▶ [VORLIEGENDER AUSZUG]:
========================================================================
Nach den 23 SPD-Regionalkonferenzen mit den Bewerbern für den Parteivorsitz haben ab Montag die etwa 430.000 Mitglieder das Wort: Sie können bis zum 25. Oktober online oder per Briefwahl für ihr Favoritenduo stimmen. Sechs Bewerberteams sind noch im Rennen.

Am 26. Oktober wird das Abstimmungsergebnis bekanntgegeben. Hat kein Duo die 50-Prozent-Marke geknackt, folgt vom 19. bis 29. November eine Stichwahl zwischen den Erst- und Zweitplatzierten. Falls sich eins der beiden Teams in der Stichwahl zurückzieht, ist das andere automatisch gewählt.

Allerdings ist das Mitgliedervotum rechtlich nicht bindend. Laut Parteiengesetz werden Parteivorsitzende stets durch einen Parteitag bestimmt. Somit fällt die Entscheidung formal erst auf dem SPD-Parteitag vom 6. bis 8. Dezember in Berlin. Bis dahin und auch beim Parteitag selbst sind theoretisch noch andere Kandidaturen möglich – erwartet wird dies jedoch nicht.
========================================================================
▶ [BEREITGESTELLTE DATENSÄTZE]:
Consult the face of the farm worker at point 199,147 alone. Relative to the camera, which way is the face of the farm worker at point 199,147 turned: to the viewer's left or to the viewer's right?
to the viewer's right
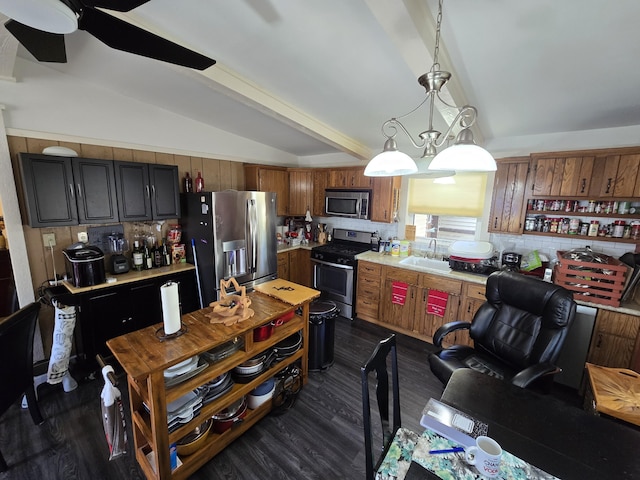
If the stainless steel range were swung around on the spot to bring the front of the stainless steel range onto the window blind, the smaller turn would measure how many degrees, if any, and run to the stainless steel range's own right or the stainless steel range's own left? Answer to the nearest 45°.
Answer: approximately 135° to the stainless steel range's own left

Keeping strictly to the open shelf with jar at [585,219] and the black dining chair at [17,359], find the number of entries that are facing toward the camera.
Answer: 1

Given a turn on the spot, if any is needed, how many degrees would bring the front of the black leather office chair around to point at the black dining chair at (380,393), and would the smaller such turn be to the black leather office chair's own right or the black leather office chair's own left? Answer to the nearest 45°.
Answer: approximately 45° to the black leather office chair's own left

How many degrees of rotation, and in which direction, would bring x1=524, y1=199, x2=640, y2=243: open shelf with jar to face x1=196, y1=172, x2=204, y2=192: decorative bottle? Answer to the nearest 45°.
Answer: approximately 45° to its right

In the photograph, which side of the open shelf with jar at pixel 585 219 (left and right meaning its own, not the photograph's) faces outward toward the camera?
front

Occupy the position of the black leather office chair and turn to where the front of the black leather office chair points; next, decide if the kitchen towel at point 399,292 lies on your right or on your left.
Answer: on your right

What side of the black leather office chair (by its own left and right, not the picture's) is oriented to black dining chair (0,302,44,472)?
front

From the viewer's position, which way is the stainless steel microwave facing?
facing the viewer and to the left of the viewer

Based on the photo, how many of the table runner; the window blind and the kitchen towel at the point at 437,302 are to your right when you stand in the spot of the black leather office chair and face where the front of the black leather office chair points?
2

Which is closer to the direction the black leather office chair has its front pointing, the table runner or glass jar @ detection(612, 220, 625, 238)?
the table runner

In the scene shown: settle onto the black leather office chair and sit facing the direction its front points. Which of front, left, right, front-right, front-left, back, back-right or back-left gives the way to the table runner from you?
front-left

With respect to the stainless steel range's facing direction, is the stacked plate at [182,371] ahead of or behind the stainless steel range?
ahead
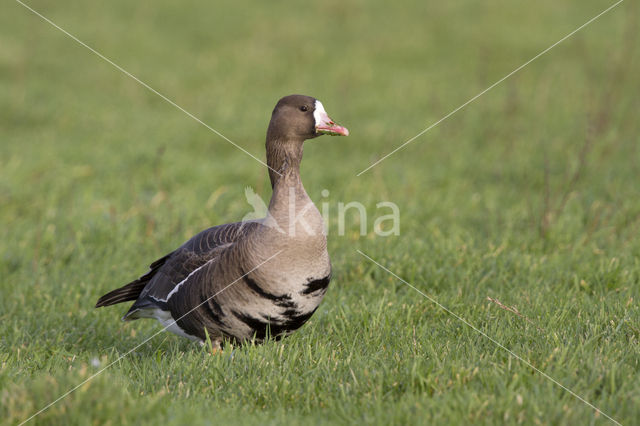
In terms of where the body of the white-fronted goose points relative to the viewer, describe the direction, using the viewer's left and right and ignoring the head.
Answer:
========================================================================
▶ [ARBEITSAUFTRAG A]: Prüfen Sie, ob die folgenden Aussagen mit dem Auszug zum SPD-Mitgliedervotum übereinstimmen, und belegen Sie jede Entscheidung mit den ausschlaggebenden Worten des Auszugs im genauen Wortlaut. (i) Die Mitglieder können bis zum 25. Oktober abstimmen. (ii) Das Mitgliedervotum ist rechtlich bindend. (iii) Eine mögliche Stichwahl findet im Dezember statt.
▶ [ARBEITSAUFTRAG B]: Übertragen Sie aus dem Auszug zum SPD-Mitgliedervotum den Abschnitt von „Nach den 23“ bis einschließlich „noch im Rennen.“ wortgetreu.
▶ [ARBEITSAUFTRAG C]: In welcher Stadt findet laut dem Auszug zum SPD-Mitgliedervotum der Parteitag statt, auf dem die Entscheidung formal fällt?
Die Datensätze werden zur Bearbeitung nicht benötigt.

▶ [ANTWORTFELD A]:
(i) Ja: „Sie können bis zum 25. Oktober online oder per Briefwahl für ihr Favoritenduo stimmen.“
(ii) Nein: „Allerdings ist das Mitgliedervotum rechtlich nicht bindend.“
(iii) Nein: „folgt vom 19. bis 29. November eine Stichwahl“

▶ [ANTWORTFELD B]:
Nach den 23 SPD-Regionalkonferenzen mit den Bewerbern für den Parteivorsitz haben ab Montag die etwa 430.000 Mitglieder das Wort: Sie können bis zum 25. Oktober online oder per Briefwahl für ihr Favoritenduo stimmen. Sechs Bewerberteams sind noch im Rennen.

▶ [ANTWORTFELD C]: In Berlin.